Before the sentencing hearing, she told the Press Association she was “furious” upon learning Phillips had been unfit to stand trial.
She stated: “He should have been sent to prison. Prisons are full of shoplifters and begging and victims – women’s prisons are full of victims.
“Why is someone who’s abused children and been found guilty sitting at home, comfortable? I can’t comprehend it.
“He had control at Skircoat Lodge and he’s still got control now.
“He’s abused so many children and practically got away with it. That’s not justice.”
Phillips attended the sentencing via a video link from his home, sitting in an armchair and occasionally leaning his head back as statements from the six victims were read out in court.
Three of the victims – Ms Lees, Angela Radford and Karen Bentham, who have waived their anonymity – were present in court together, offering each other comfort after reading their statements.
Angela Radford, who was indecently assaulted by Phillips after being sent to Skircoat Lodge as a teenager in the late 1970s, revealed that the girls were instructed to wear nighties to bed “so he could have easy access to us”.
She told the court: “When I received the verdict I felt, ‘finally I am believed’. However, what will happen to Malcolm Phillips?

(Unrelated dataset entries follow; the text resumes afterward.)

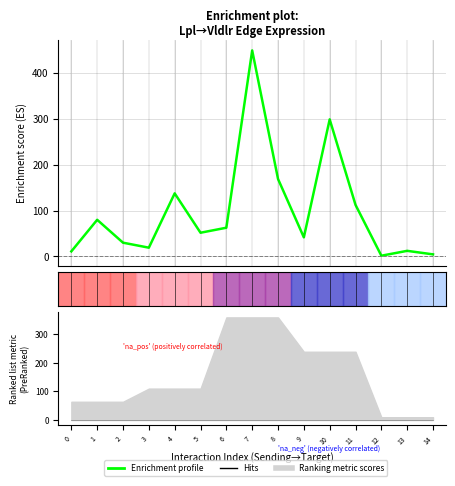

Which has a higher value, 10 or 12?

10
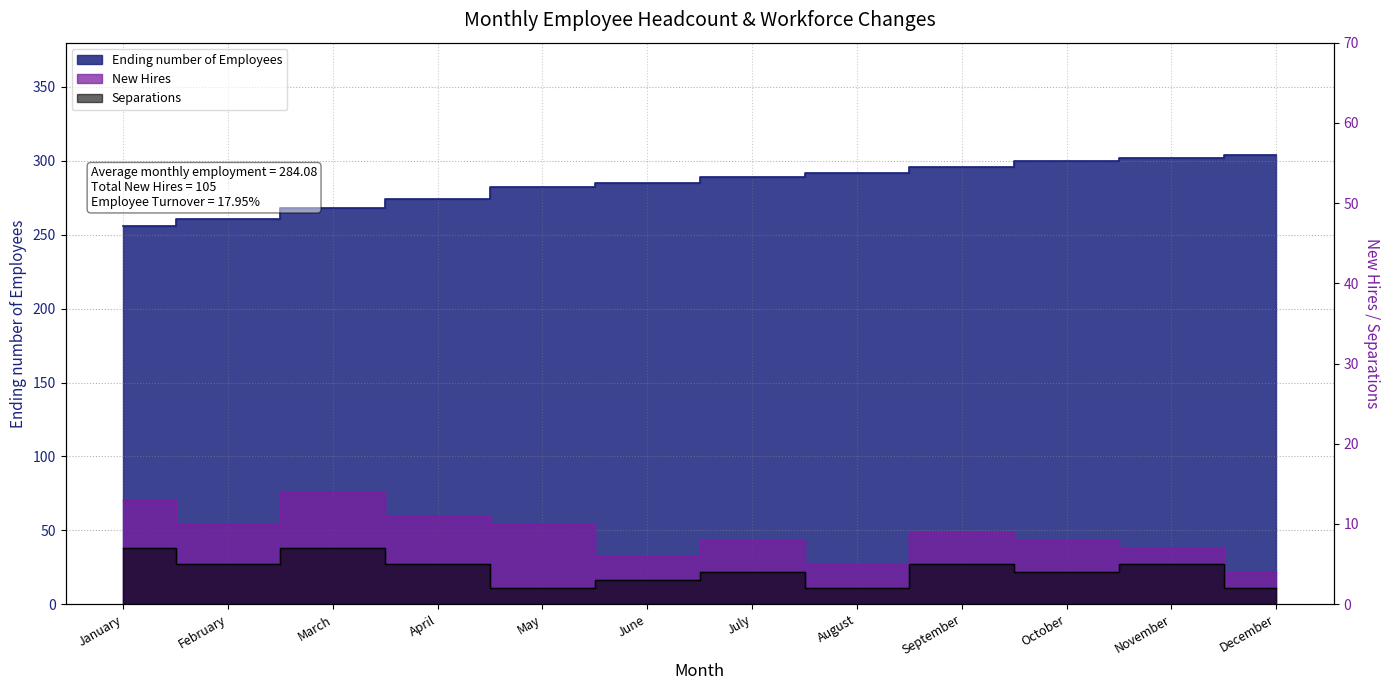

How many data points in Separations are above 5?

2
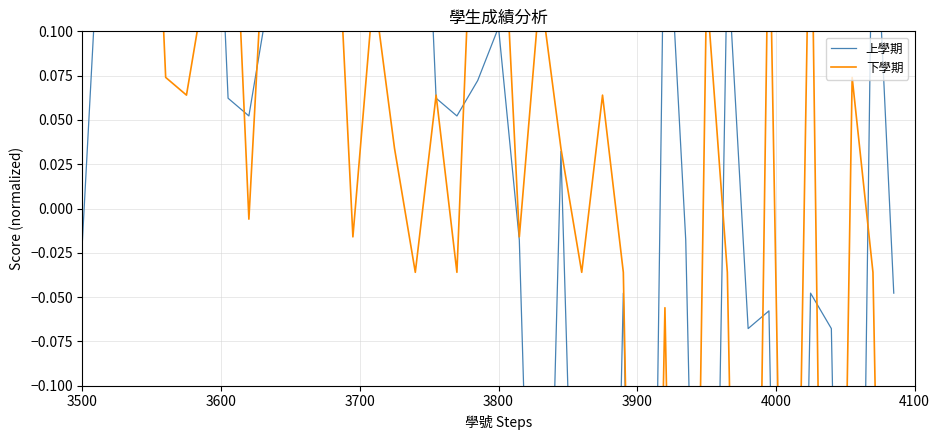

True or false: 上學期 has more than 1 interior local peaks.

True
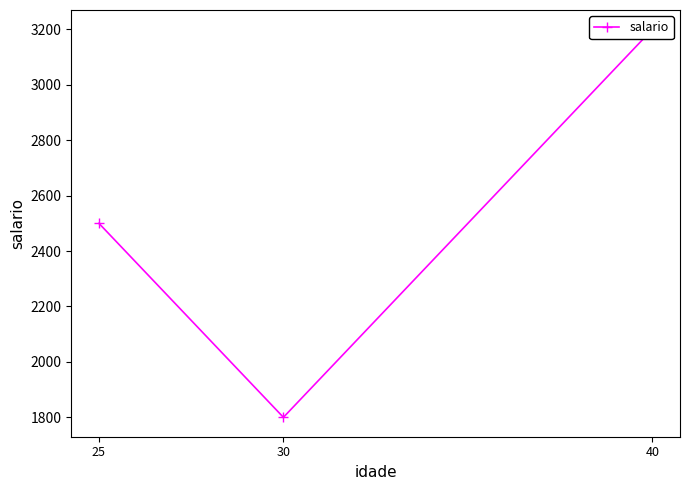

What is the maximum value shown in the chart?

3200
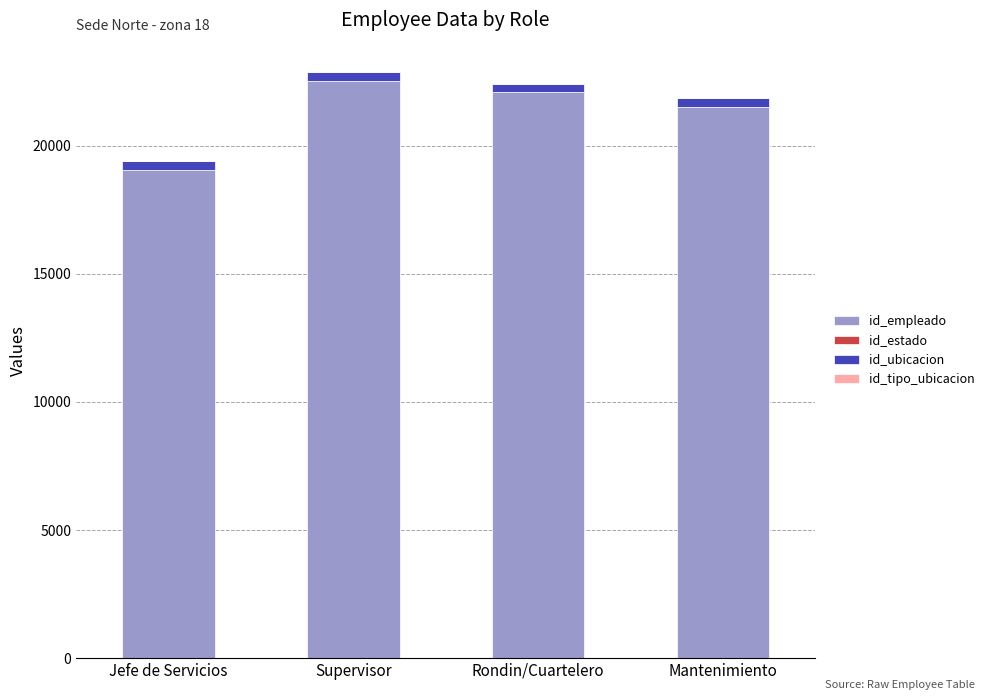

What is the highest value of the id_empleado series?

22536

“He’s abused children through the decades and yet he’s walking free.
“I think he should die in prison … He may have a big red ‘guilty’ stamp over his head but he’s still free to live his life.”
The fourth female victim, who was sexually assaulted by Phillips on at least 10 occasions while she was in bed, said he “would take it in turns as to who he was going to abuse that night”.
She shared that her brother found it difficult to maintain contact with her because it brought back memories of their time at Skircoat Lodge.
Her statement read: “Malcolm Phillips, I believe, should go to prison for what he’s done
“He should not be able to die with his family around him when I can’t even see my brother.”
Ms Bentham, who was raped twice by Phillips as a teenager, said she was “the one living a life sentence,” adding that the decision on his fitness meant: “I had to speak about the most painful parts of my life in a court where the man responsible was not present.”
One of the male victims, who was indecently assaulted by Phillips and Brunning while being dried after a shower on at least two occasions, described Skircoat Lodge as “a horrible and cruel environment with sexual predators”.
His statement read: “I know (Phillips) is a very old man now, but he still needs to be held accountable for what I and others went through as a kid.
“Linda Brunning is a horrible woman and deserves what she gets.”
The other male complainant, who was restrained by Brunning while Phillips sexually assaulted him on numerous occasions, said: “Every day I relive it. I’m frightened to go to bed and struggle to be on my own.”
This marks Phillips’s second prosecution over abuse at Skircoat Lodge after he was imprisoned in 2001 for sexual offences against eight female residents.
Prosecutors stated that abuse at the home went “unfettered and unreported against a backdrop of legitimacy” for nearly 20 years.
A statement from a former staff member read during the trial claimed that Phillips and Brunning ran the home “more like a prison”.
The jury found Phillips, from Tyseley, Birmingham, guilty of three counts of indecent assault, two counts of indecency with a child, three counts of indecent assault on a male person, two counts of buggery and two of rape.
Brunning, from Sowerby Bridge, near Halifax, was convicted of two counts of aiding and abetting indecent assault, two of aiding and abetting buggery and one of indecent assault.